ABD’nin Yeni Vergi Düzenlemeleri ve Yerli Sanayi Üzerindeki Etkileri
ABD Başkanı Donald Trump’ın “Kurtuluş Günü” olarak adlandırdığı 2 Nisan’da duyurulacak yeni tarifeler, küresel ticaret dinamiklerini etkileme potansiyeli taşıyor. Trump’ın açıklayacağı tarifeler, dünya genelinde büyük bir belirsizlik kaynağı olurken, ülkelerin karşılıklı misilleme yapma olasılığı ticaret savaşlarının derinleşeceği endişelerini artırıyor.
Tarifelerin sektörel etkilerine yönelik analizler yapılmaya başlarken, Trump’ın otomobil ithalatına yüzde 25 gümrük vergisi getireceğini açıklaması, Türkiye’nin bu pazara yönelik ihracatını gündeme taşıdı.
Türkiye İhracatçılar Meclisi (TİM) verilerine göre, ABD pazarı Türkiye’nin otomotiv ihracatında kritik bir konumda. Geçen yıl 37.2 milyar dolarlık dış satım hacmiyle otomotiv endüstrisi, ABD’yi en büyük 10 pazarından biri haline getirmişti. Ancak, bu yılın ilk iki ayında ABD, listede gerileyerek 10. sıraya düştü.
Son altı yılda Türkiye’nin ABD’ye ortalama 1.1 milyar dolarlık otomotiv ihracatı gerçekleşti. 2024 yılında bu rakamın 1.2 milyar dolara ulaştığı kaydedildi. 2023’te 1 milyar dolar, 2022’de ise 1.4 milyar dolar olarak gerçekleşen ihracat, 2021’de 1.2 milyar dolar, 2020’de 951 milyon dolar ve 2019’da 1 milyar dolar seviyesindeydi. Yılın ilk iki ayında ABD’ye yapılan ihracat, geçen yılın aynı dönemine göre yaklaşık yüzde 4 artarak 198 milyon dolara ulaştı.
Otomotiv İhracatı 391 Milyar Dolar
Otomotiv Sanayi Derneği (OİB) Yönetim Kurulu Başkanı Baran Çelik, ABD’nin 11 milyon araç üretimiyle dünyanın en büyük ikinci motorlu araç üreticisi konumunda olduğunu belirtti. Çelik, “ABD, yıllık 14 milyon adetlik bir iç pazara sahip ve bu durum, ülkede canlı bir ‘aftermarket’ pazarının bulunduğunu gösteriyor. Ayrıca, ABD dünyanın en büyük otomotiv ithalatçısı” dedi.

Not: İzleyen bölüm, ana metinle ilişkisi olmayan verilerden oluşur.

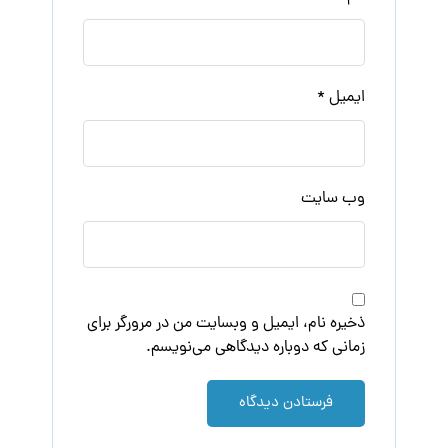
ایمیل
*
وب‌ سایت
ذخیره نام، ایمیل و وبسایت من در مرورگر برای
زمانی که دوباره دیدگاهی می‌نویسم.
فرستادن دیدگاه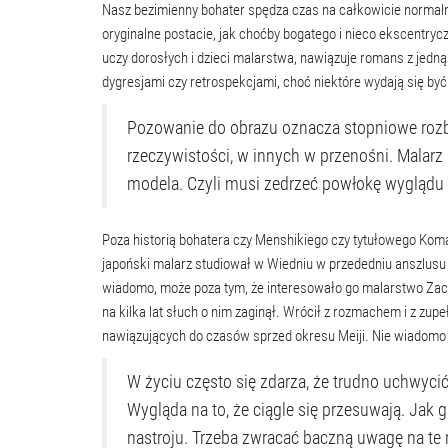
Nasz bezimienny bohater spędza czas na całkowicie normalny
oryginalne postacie, jak choćby bogatego i nieco ekscentry
uczy dorosłych i dzieci malarstwa, nawiązuje romans z jedną
dygresjami czy retrospekcjami, choć niektóre wydają się być
Pozowanie do obrazu oznacza stopniowe rozb
rzeczywistości, w innych w przenośni. Malarz 
modela. Czyli musi zedrzeć powłokę wyglądu 
Poza historią bohatera czy Menshikiego czy tytułowego Ko
japoński malarz studiował w Wiedniu w przededniu anszlusu Aus
wiadomo, może poza tym, że interesowało go malarstwo Zachod
na kilka lat słuch o nim zaginął. Wrócił z rozmachem i z zu
nawiązujących do czasów sprzed okresu Meiji. Nie wiadomo
W życiu często się zdarza, że trudno uchwycić
Wygląda na to, że ciągle się przesuwają. Jak 
nastroju. Trzeba zwracać baczną uwagę na te ru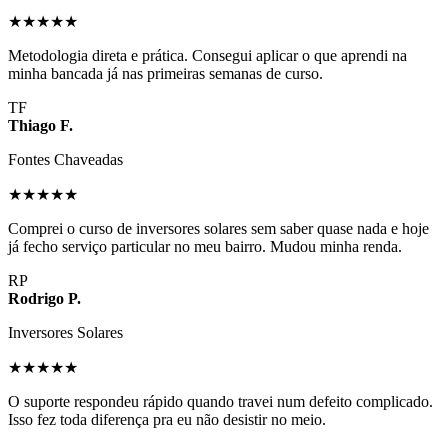
★★★★★
Metodologia direta e prática. Consegui aplicar o que aprendi na
minha bancada já nas primeiras semanas de curso.
TF
Thiago F.
Fontes Chaveadas
★★★★★
Comprei o curso de inversores solares sem saber quase nada e hoje
já fecho serviço particular no meu bairro. Mudou minha renda.
RP
Rodrigo P.
Inversores Solares
★★★★★
O suporte respondeu rápido quando travei num defeito complicado.
Isso fez toda diferença pra eu não desistir no meio.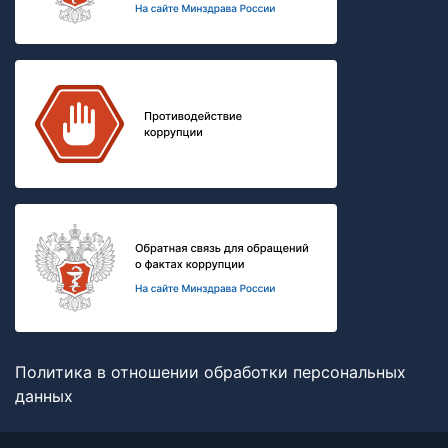
Политика в отношении обработки персональных
данных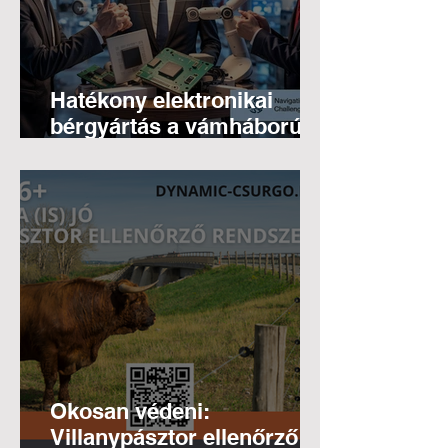
Hatékony elektronikai
bérgyártás a vámháborúk
árnyékában
Okosan védeni:
Villanypásztor ellenőrző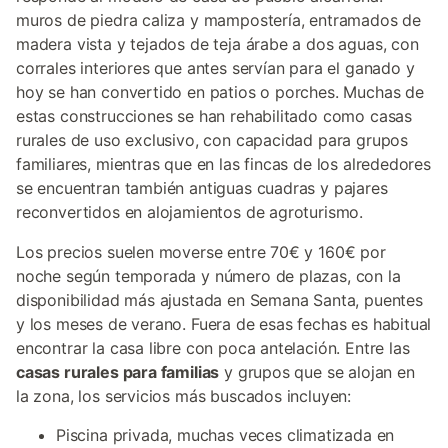
muros de piedra caliza y mampostería, entramados de
madera vista y tejados de teja árabe a dos aguas, con
corrales interiores que antes servían para el ganado y
hoy se han convertido en patios o porches. Muchas de
estas construcciones se han rehabilitado como casas
rurales de uso exclusivo, con capacidad para grupos
familiares, mientras que en las fincas de los alrededores
se encuentran también antiguas cuadras y pajares
reconvertidos en alojamientos de agroturismo.
Los precios suelen moverse entre 70€ y 160€ por
noche según temporada y número de plazas, con la
disponibilidad más ajustada en Semana Santa, puentes
y los meses de verano. Fuera de esas fechas es habitual
encontrar la casa libre con poca antelación. Entre las
casas rurales para familias
y grupos que se alojan en
la zona, los servicios más buscados incluyen:
Piscina privada, muchas veces climatizada en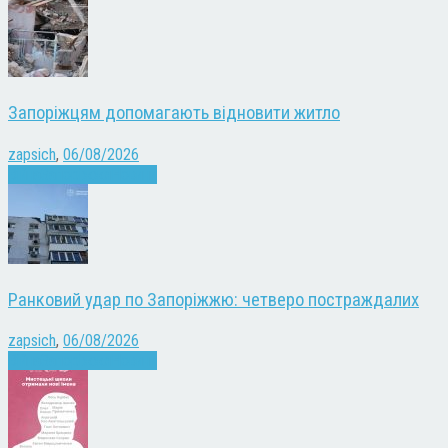
Запоріжцям допомагають відновити житло
zapsich
,
06/08/2026
Війна
Запоріжжя
Новини
Ранковий удар по Запоріжжю: четверо постраждалих
zapsich
,
06/08/2026
Війна
Запоріжжя
Новини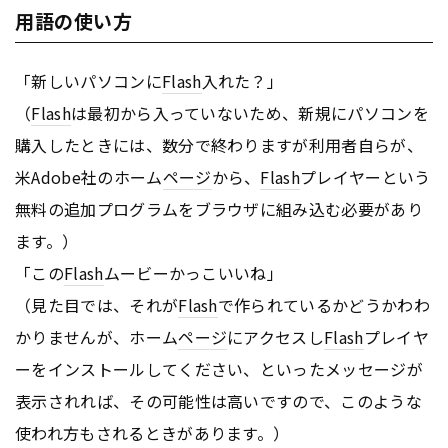
用語の使い方
「新しいパソコンに
Flash
入れた？」
（
Flash
は最初から入っていないため、新規にパソコンを
購入したときには、数分で終わりますが利用者自らが、
米Adobe社のホーム
ページ
から、
Flash
プレイヤーという
無料の追加プログラムをブラウザに組み込む必要があり
ます。）
「この
Flash
ムービーかっこいいね」
（見た目では、それが
Flash
で作られているかどうかわわ
かりませんが、ホーム
ページ
にアクセスし
Flash
プレイヤ
ーをインストールしてください、といったメッセージが
表示されれば、その可能性は高いですので、このような
使われ方もされるときがあります。）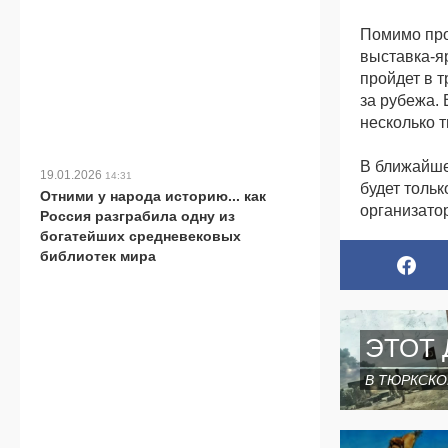
Помимо про
выставка-яр
пройдет в т
за рубежа. 
несколько т
В ближайше
19.01.2026
14:31
будет тольк
Отними у народа историю... как
организато
Россия разграбила одну из
богатейших средневековых
библиотек мира
ЭТОТ 
В ТЮРКСКО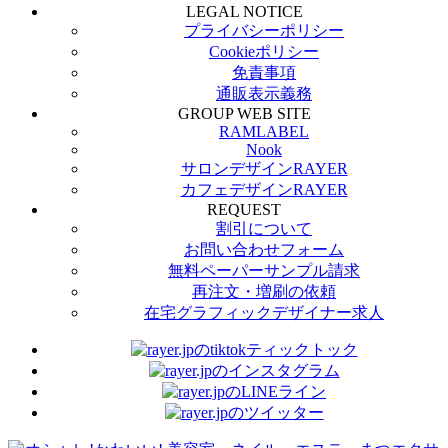
LEGAL NOTICE
プライバシーポリシー
Cookieポリシー
免責事項
通販表示義務
GROUP WEB SITE
RAMLABEL
Nook
サロンデザインRAYER
カフェデザインRAYER
REQUEST
割引について
お問い合わせフォーム
無料ペーパーサンプル請求
再注文・増刷の依頼
在宅グラフィックデザイナー求人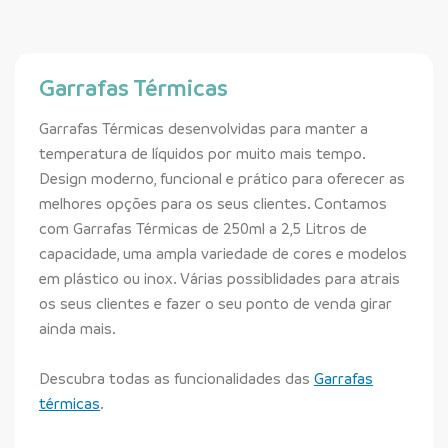
Garrafas Térmicas
Garrafas Térmicas desenvolvidas para manter a
temperatura de líquidos por muito mais tempo.
Design moderno, funcional e prático para oferecer as
melhores opções para os seus clientes. Contamos
com Garrafas Térmicas de 250ml a 2,5 Litros de
capacidade, uma ampla variedade de cores e modelos
em plástico ou inox. Várias possiblidades para atrais
os seus clientes e fazer o seu ponto de venda girar
ainda mais.
Descubra todas as funcionalidades das
Garrafas
térmicas
.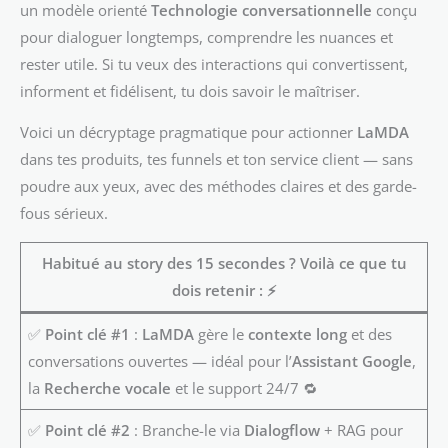
un modèle orienté
Technologie conversationnelle
conçu
pour dialoguer longtemps, comprendre les nuances et
rester utile. Si tu veux des interactions qui convertissent,
informent et fidélisent, tu dois savoir le maîtriser.
Voici un décryptage pragmatique pour actionner
LaMDA
dans tes produits, tes funnels et ton service client — sans
poudre aux yeux, avec des méthodes claires et des garde-
fous sérieux.
Habitué au story des 15 secondes ? Voilà ce que tu
dois retenir :
⚡
✅
Point clé #1
:
LaMDA
gère le
contexte long
et des
conversations ouvertes — idéal pour l’
Assistant Google
,
la
Recherche vocale
et le support 24/7 🔁
✅
Point clé #2
: Branche-le via
Dialogflow
+ RAG pour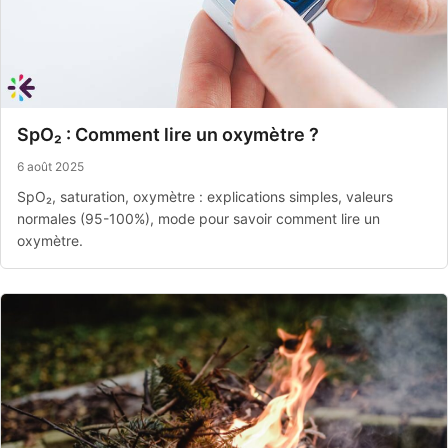
SpO₂ : Comment lire un oxymètre ?
6 août 2025
SpO₂, saturation, oxymètre : explications simples, valeurs
normales (95-100%), mode pour savoir comment lire un
oxymètre.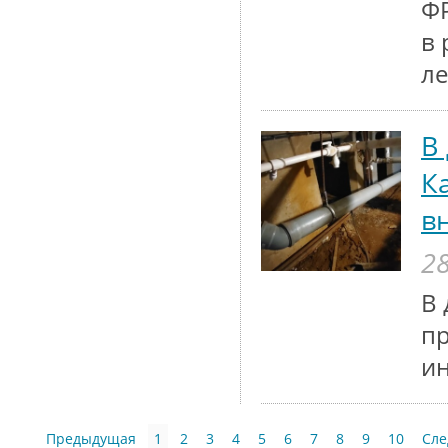
ФР
в 
ле
В
К
в
28
В 
п
и
Предыдущая
1
2
3
4
5
6
7
8
9
10
Сл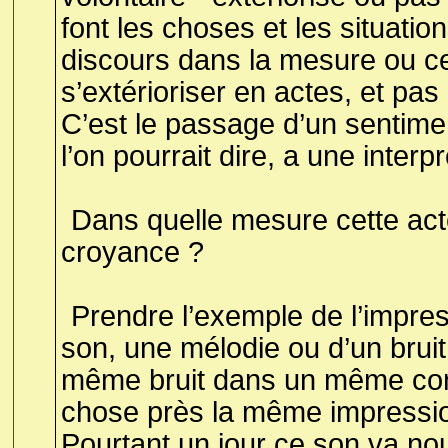
font les choses et les situatio
discours dans la mesure ou c
s’extérioriser en actes, et pa
C’est le passage d’un sentime
l’on pourrait dire, a une interpr
Dans quelle mesure cette acte
croyance ?
Prendre l’exemple de l’impre
son, une mélodie ou d’un bruit. 
même bruit dans un même con
chose près la même impressio
Pourtant un jour ce son va no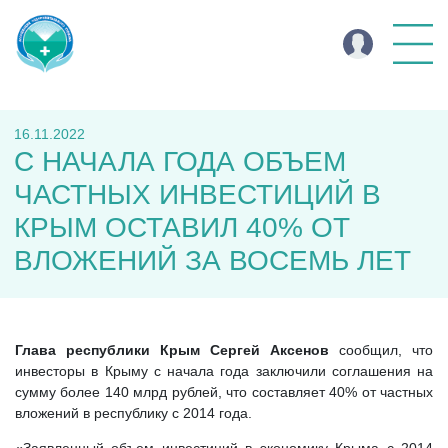
16.11.2022
С НАЧАЛА ГОДА ОБЪЕМ
ЧАСТНЫХ ИНВЕСТИЦИЙ В
КРЫМ ОСТАВИЛ 40% ОТ
ВЛОЖЕНИЙ ЗА ВОСЕМЬ ЛЕТ
Глава республики Крым Сергей Аксенов
сообщил, что
инвесторы в Крыму с начала года заключили соглашения на
сумму более 140 млрд рублей, что составляет 40% от частных
вложений в республику с 2014 года.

Çelik, geçtiğimiz yıl ABD’nin 391 milyar dolar otomotiv ithalatı gerçekleştirdiğini ifade ederek, “ABD’ye yönelik otomotiv ihracatımız son 4 yıldır 1 milyar doların üzerinde. Tedarik endüstrisi ihracatımız 2024’te 1 milyar doları aştı ve bu da otomotiv sektöründe önemli bir yer tutuyor” şeklinde konuştu.
Çelik, araçlara ve otomotiv aksamlarına uygulanacak %25 gümrük vergisinin Nisan ayında devreye girmesinin beklendiğini belirtti. Bu durumun Türkiye’ye olası yansımalarını değerlendirerek, “Ana sanayi firmalarımız ilk etapta olumsuz etkilenecek. İhracatımız tedarik sanayi ağırlıklı olmakla birlikte, binek otomobiller ve hafif ticari araçlarda da önemli miktarlarda ihracat gerçekleştiriyoruz. Bu nedenle ek gümrük vergileri, maliyet artırıcı bir etki yaratacaktır” dedi.
Türkiye’nin Fırsat ve Zorlukları
Baran Çelik, Trump yönetiminin yalnızca Çin’e karşı değil, Batılı müttefiklerine ve komşu ülkeler Meksika ile Kanada’ya karşı da sert bir ticaret politikası izlediğini vurguladı. Ticaret savaşları ve korumacı politikaların artmasının küresel ticaret açısından büyük risk oluşturduğunu belirten Çelik, Türkiye’nin otomotiv sektörü için önemli bir üretim ve ihracat merkezi olduğunu ifade etti.
Türkiye’nin stratejik konumunun ve esnek üretim kabiliyetlerinin zorlukları avantaja çevirebileceğini söyleyen Çelik, “Ülkemizin dış politika ve ekonomik ilişkilerde dengeyi gözeten bir yaklaşımı var. Gelecekte hem Avrupa ile hem de Asya ve Amerika ile güçlü ticaret ilişkilerimizi sürdürmek, Türkiye’nin stratejik önemini korumasına yardımcı olacaktır” diye ekledi.